[Directions]: From the records below, copy the lines that include "findings".

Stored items

····················

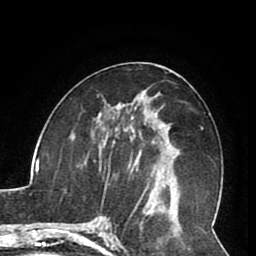
Breast MRI (dynamic contrast-enhanced), one axial slice. Slice 42 of 80 in the series (ordered by position). Cropped to one breast. Dynamic contrast-enhanced series, time point 2 of 8 at this slice position (early post-contrast). 1.5 T. TE 2.6 ms, TR 5.3 ms. 2 mm slice thickness. 256 × 256 image matrix, field of view 180 × 180 mm. Female patient.
Structures marked on this image (semi-automatically segmented with operator editing):
- enhancing-tissue mask used for the functional tumour volume (all voxels passing the contrast-enhancement thresholds inside the analysis volume; usually the tumour): bounding box [x1, y1, x2, y2] px = [105, 124, 163, 188]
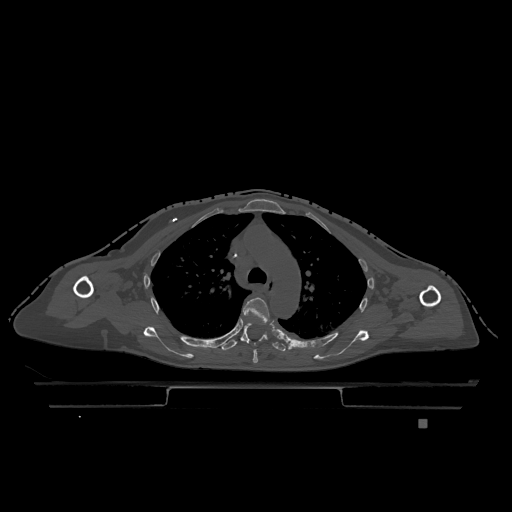
CT including the spine, one axial slice. Position 857 of 1317 along the scan axis. Bone window (W 1800 / L 400 HU). 512 × 512 image matrix, field of view 500 × 500 mm. Female patient, age 74 years. Case-level facts recorded for this patient, not image findings: primary cancer: lung; vertebrae with lytic lesions (as recorded): T1, T4, T5, T6, L4, L5.
Structures marked on this image (semi-automatically segmented with operator editing):
- T4 vertebra: bounding box <243,297,270,363> (left, top, right, bottom; pixels)
- T5 vertebra: <221,322,286,352>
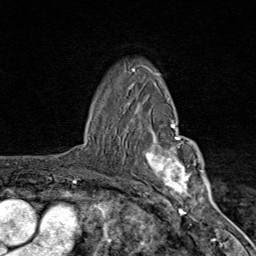
Breast MRI (dynamic contrast-enhanced), one axial slice. Slice 60 of 80 in the series (ordered by position). Cropped to one breast. Dynamic contrast-enhanced series, time point 2 of 9 at this slice position (early post-contrast). 1.5 T. TE 1.8 ms, TR 4.3 ms. 256 × 256 image matrix. Female patient.
Outlined on this slice (semi-automatic segmentation, software-assisted and operator-edited):
- enhancing-tissue mask used for the functional tumour volume (all voxels passing the contrast-enhancement thresholds inside the analysis volume; usually the tumour): bounding box (x1, y1, x2, y2) in pixels: (130, 103, 203, 206)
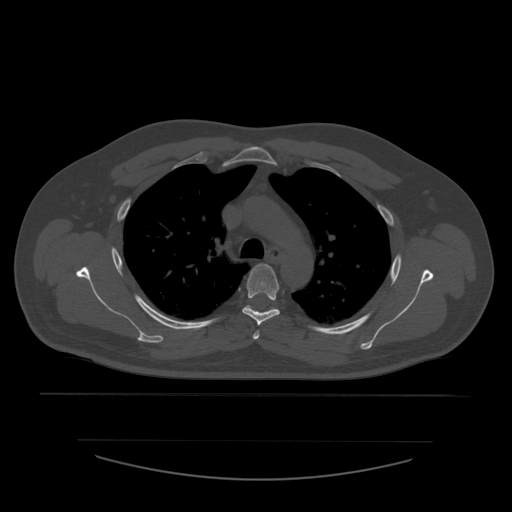
CT including the spine, one axial slice; slice 416 of 532 in the series (ordered by position); reconstruction kernel STANDARD; bone window (W 1800 / L 400 HU); 512 × 512 image matrix, field of view 441 × 441 mm. Patient age 44 years. From the clinical record (not read from this slice): primary cancer: soft tissue sarcoma.
Outlined on this slice (semi-automatic segmentation, software-assisted and operator-edited):
- T3 vertebra: bounding box (x1, y1, x2, y2) in pixels: (253, 325, 260, 340)
- T4 vertebra: (242, 264, 280, 325)
- T5 vertebra: (246, 306, 277, 312)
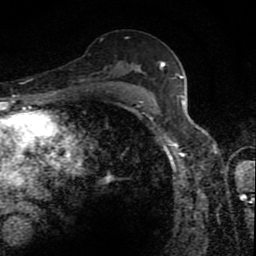
Breast MRI (dynamic contrast-enhanced), one axial slice. Slice 54 of 80 in the series (ordered by position). Cropped to one breast. Dynamic contrast-enhanced series, time point 2 of 8 at this slice position (early post-contrast). 1.5 T. TE 4.2 ms, TR 7 ms. 2 mm slice thickness. 256 × 256 image matrix, field of view 145 × 145 mm. Female patient.
Outlined on this slice (semi-automatic segmentation, software-assisted and operator-edited):
- enhancing-tissue mask used for the functional tumour volume (all voxels passing the contrast-enhancement thresholds inside the analysis volume; usually the tumour): box from (x=120, y=64) to (x=164, y=88) px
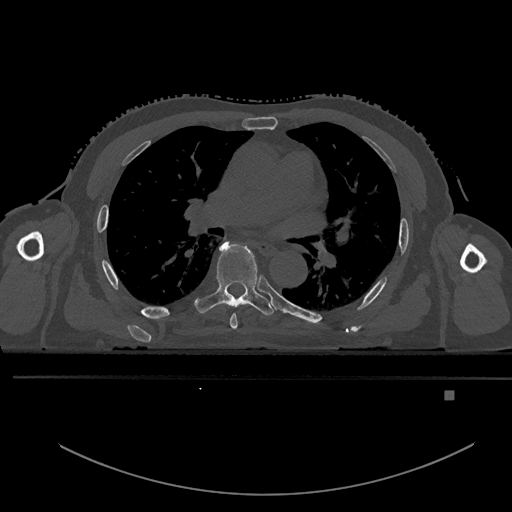
CT including the spine, one axial slice; position 319 of 969 along the scan axis; bone window (W 1800 / L 400 HU); 0.5 mm slice thickness; 512 × 512 image matrix, field of view 456 × 456 mm. Patient: male, 82 years. Case-level facts recorded for this patient, not image findings: primary cancer: prostate.
Structures marked on this image (semi-automatic segmentation, software-assisted and operator-edited):
- T5 vertebra: bounding box (x1, y1, x2, y2) in pixels: (230, 313, 238, 329)
- T6 vertebra: (194, 239, 275, 316)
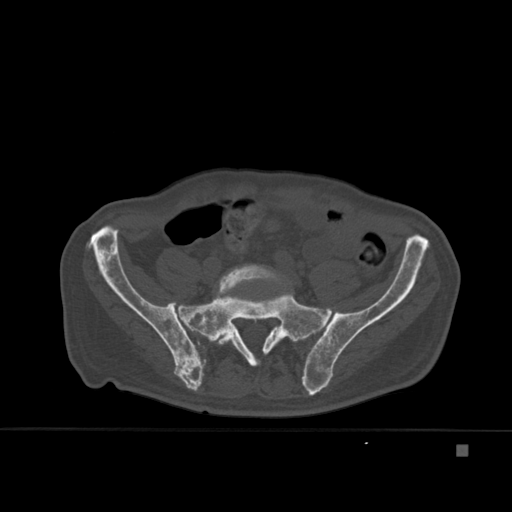
CT including the spine, one axial slice; slice 91 of 451 in the series (ordered by position); bone window (W 1800 / L 400 HU); 1.5 mm slice thickness; 512 × 512 image matrix, field of view 378 × 378 mm. Male patient, age 75 years. From the clinical record (not read from this slice): primary cancer: prostate.
Outlined on this slice (semi-automatically segmented with operator editing):
- L5 vertebra: box from (x=217, y=264) to (x=282, y=354) px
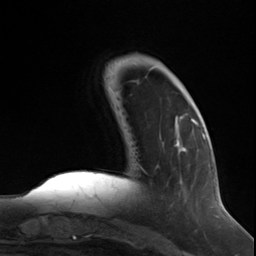
Breast MRI (dynamic contrast-enhanced), one axial slice; slice 36 of 124 in the series (ordered by position); cropped to one breast; dynamic contrast-enhanced series, time point 2 of 7 at this slice position (early post-contrast); 3 T; TE 1.8 ms, TR 4.7 ms; 256 × 256 image matrix, field of view 150 × 150 mm. Female patient.
Annotated regions visible in this slice (semi-automatic segmentation, software-assisted and operator-edited):
- enhancing-tissue mask used for the functional tumour volume (all voxels passing the contrast-enhancement thresholds inside the analysis volume; usually the tumour): bounding box [x1, y1, x2, y2] px = [174, 118, 199, 152]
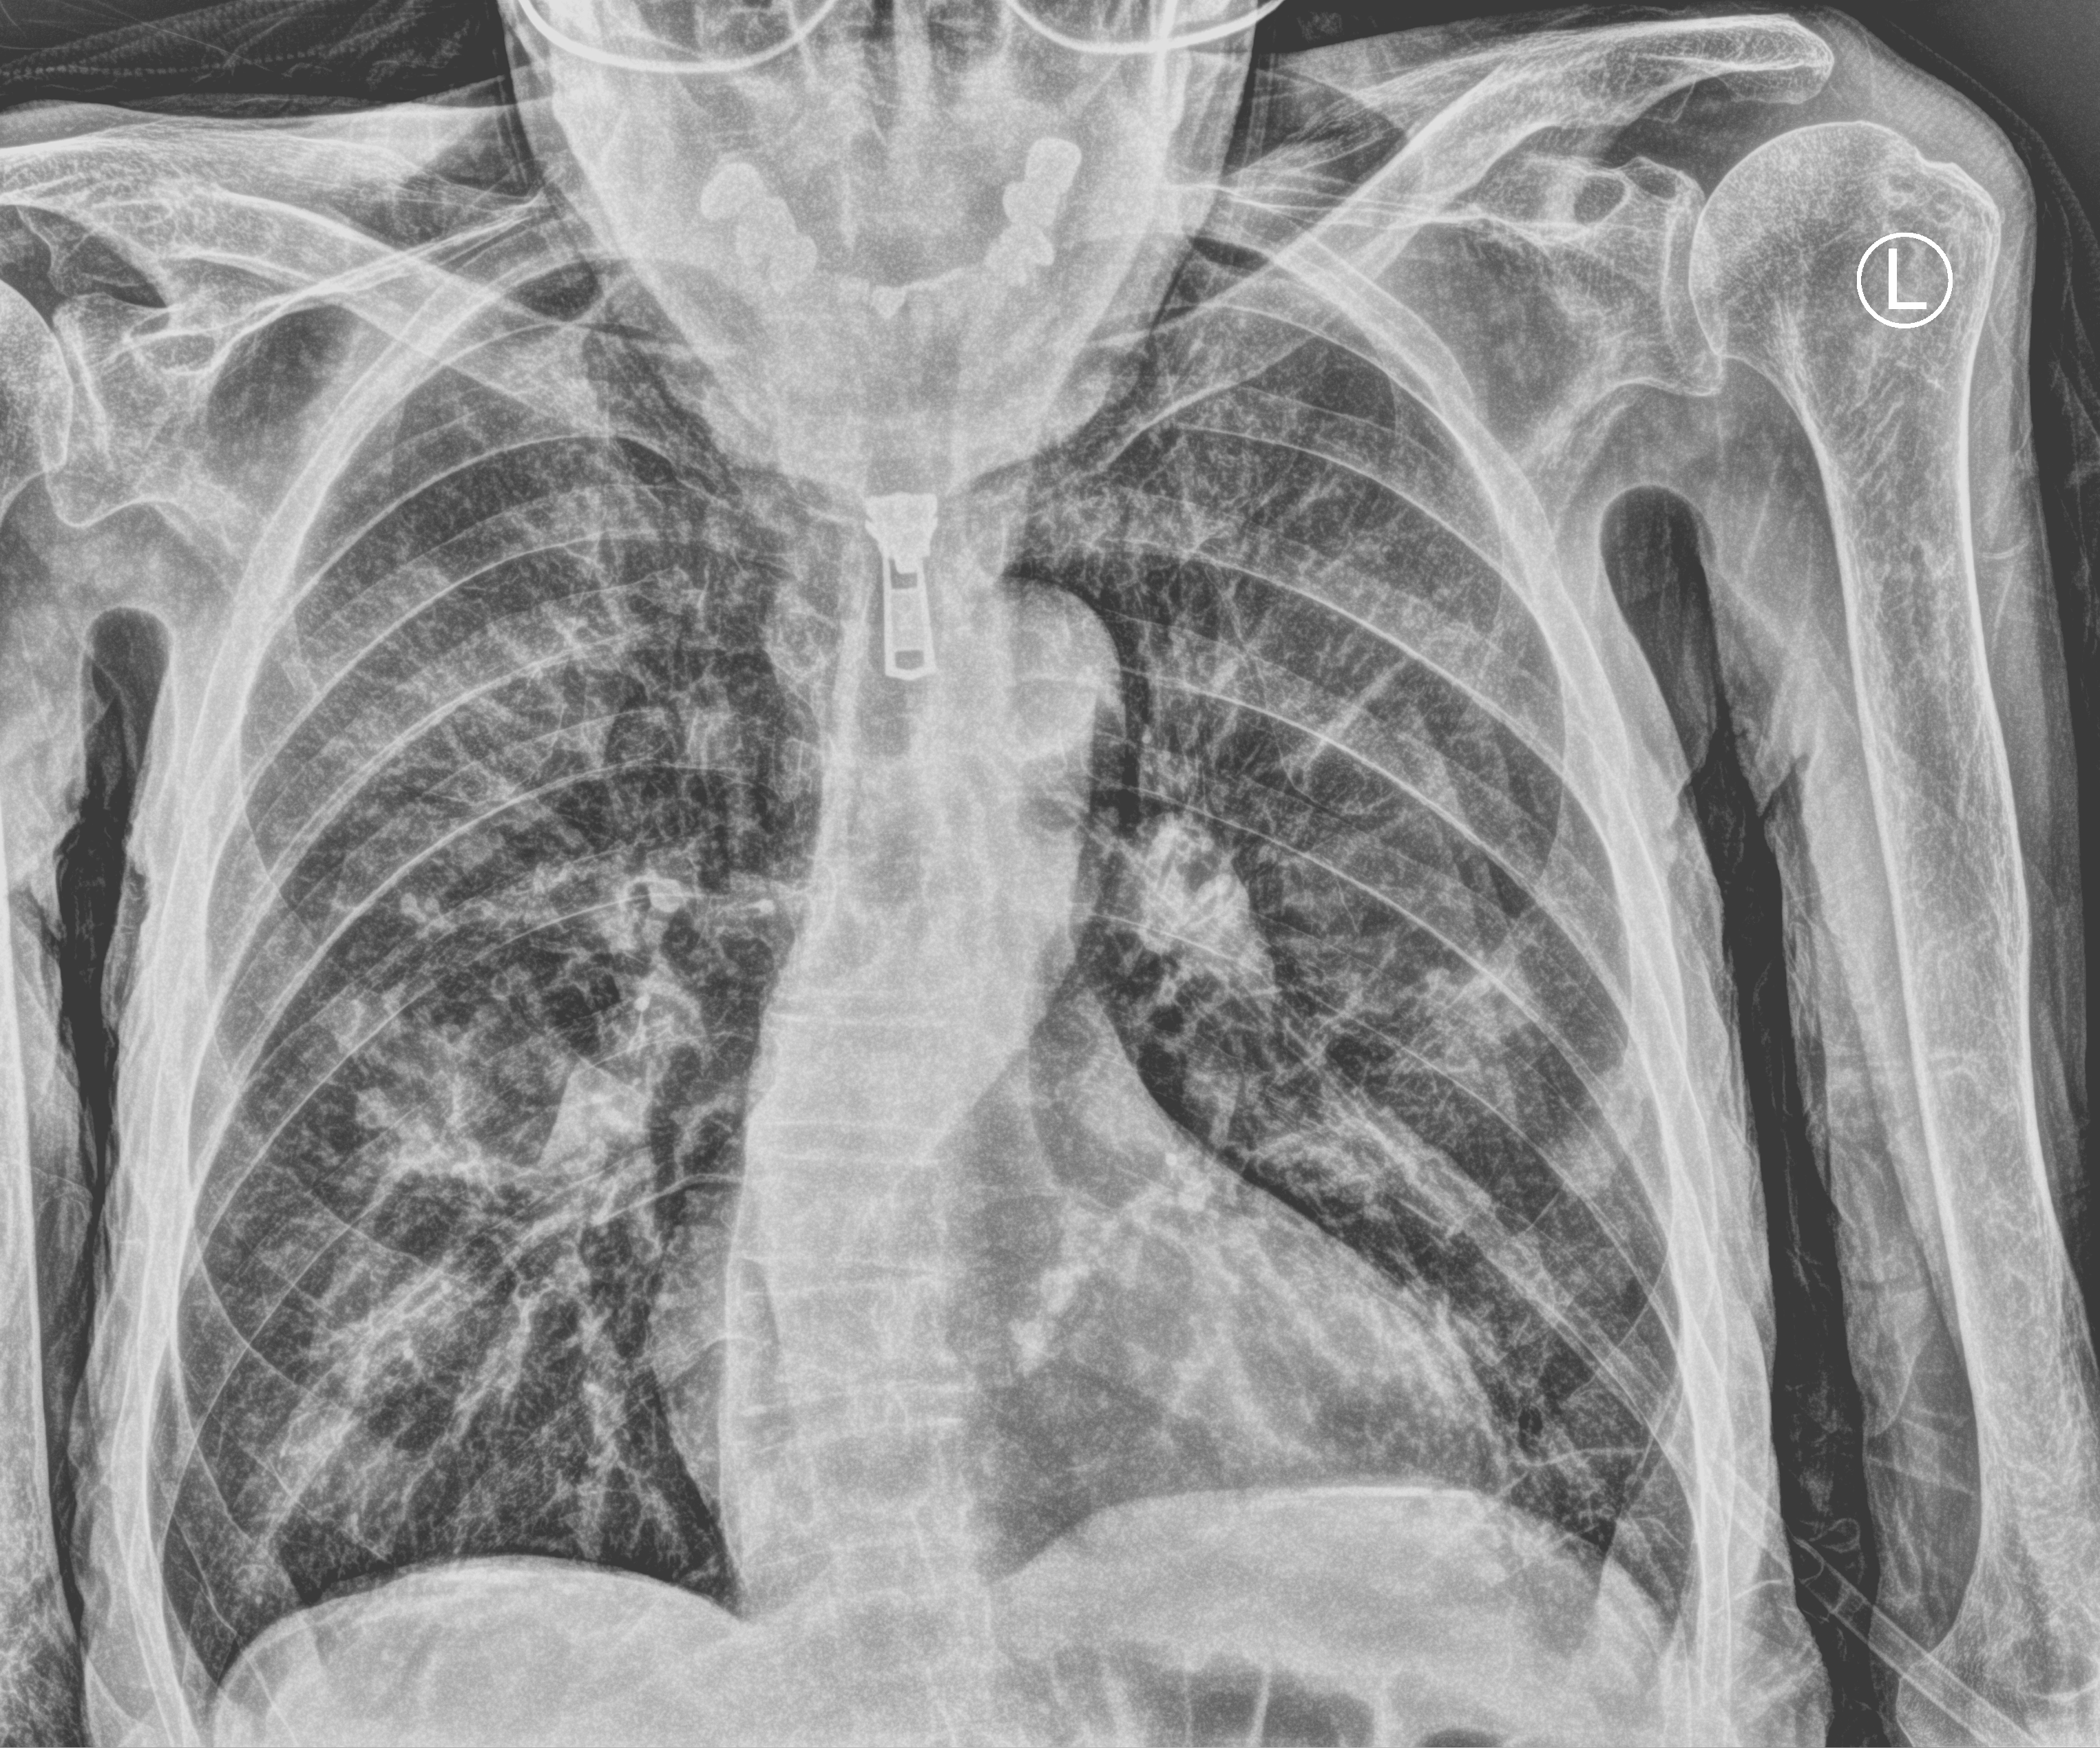
Portable chest radiograph, anteroposterior (AP) projection. Male patient hospitalised with COVID-19, age 75–90 years.
From the hospital-stay record, not from the radiograph (when in the stay this image was taken is not recorded):
- mechanically ventilated during this hospital stay: no
- length of hospital stay: 6 days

····················

[Task output]:
CT including the spine, one axial slice. Position 857 of 1317 along the scan axis. Bone window (W 1800 / L 400 HU). 512 × 512 image matrix, field of view 500 × 500 mm. Female patient, age 74 years. Case-level facts recorded for this patient, not image findings: primary cancer: lung; vertebrae with lytic lesions (as recorded): T1, T4, T5, T6, L4, L5.
CT including the spine, one axial slice; position 319 of 969 along the scan axis; bone window (W 1800 / L 400 HU); 0.5 mm slice thickness; 512 × 512 image matrix, field of view 456 × 456 mm. Patient: male, 82 years. Case-level facts recorded for this patient, not image findings: primary cancer: prostate.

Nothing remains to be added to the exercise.